Monday, April 1, 2024

One Pole At A Time Released and Part III of PWA and AutoCrit

First up, One Pole At A Time is released.

Depending on how quickly the various retailers change the price following my request, you may be able to score a copy for $.99, but I wouldn’t count on it.

One Pole At A Time cover image


The pitfalls of not being prescient.


The fake lord is in Lord Vang’s prison, the rebellion is over.

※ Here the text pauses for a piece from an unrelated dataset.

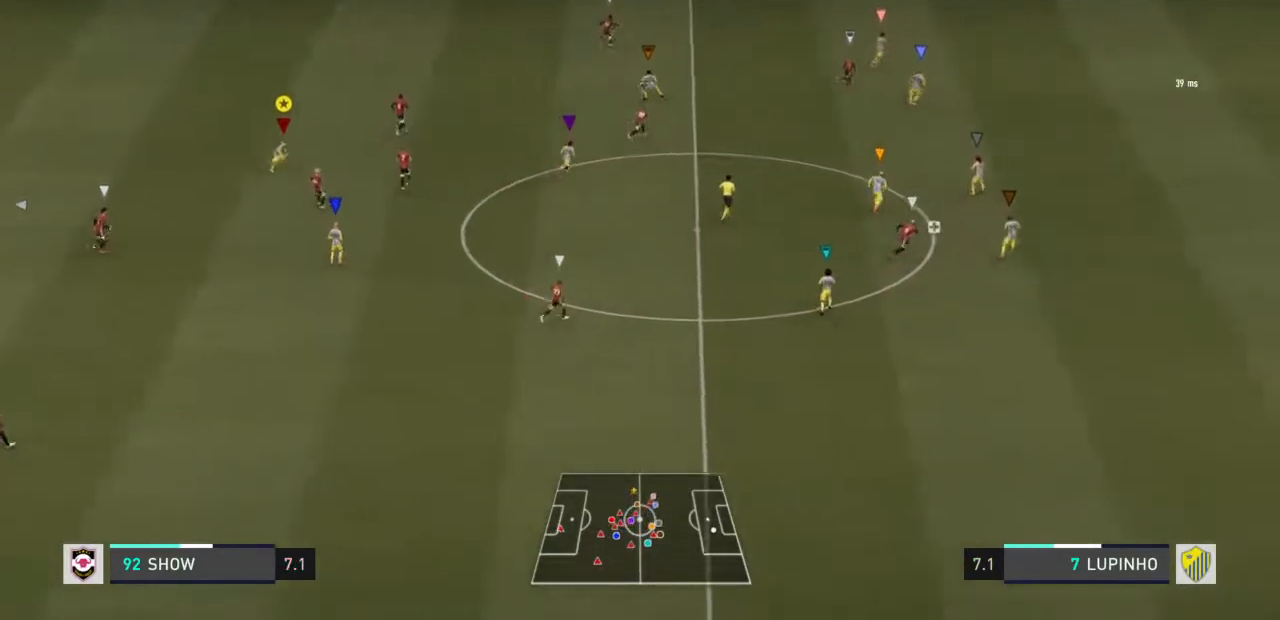
{"dt_ms": 500, "buttons": ["L1"], "left_stick": "center", "right_stick": "center", "events": [[183, "left_stick", "center"]]}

At the least, Tanial, Falcon Queen, believes the threat of uprisings has ended.
The Premier makes good on his promise to send rénmen with the practical knowledge building the telegraph will need, and Aedyt, self-appointed ambassador to the Consolidated States, returns from Zūzhōu City accompanying the first four of the experienced rénmen.
The rén engineer will choose a factory or two to draw wire and fabricate tools, keys and sounders for the system; the woman seeks small stature bodynoli to climb the poles and string the wires. Nimah and Tanial direct the final two to survey the telegraph’s first route, between Kongens By and Slot Minear.
The uprisings foiled in Slot Minear are not the only actions Free the Experiment takes; the surveyors find more than trees and suitable paths.

The surprise is the one that leads the way. Not only to the Queen.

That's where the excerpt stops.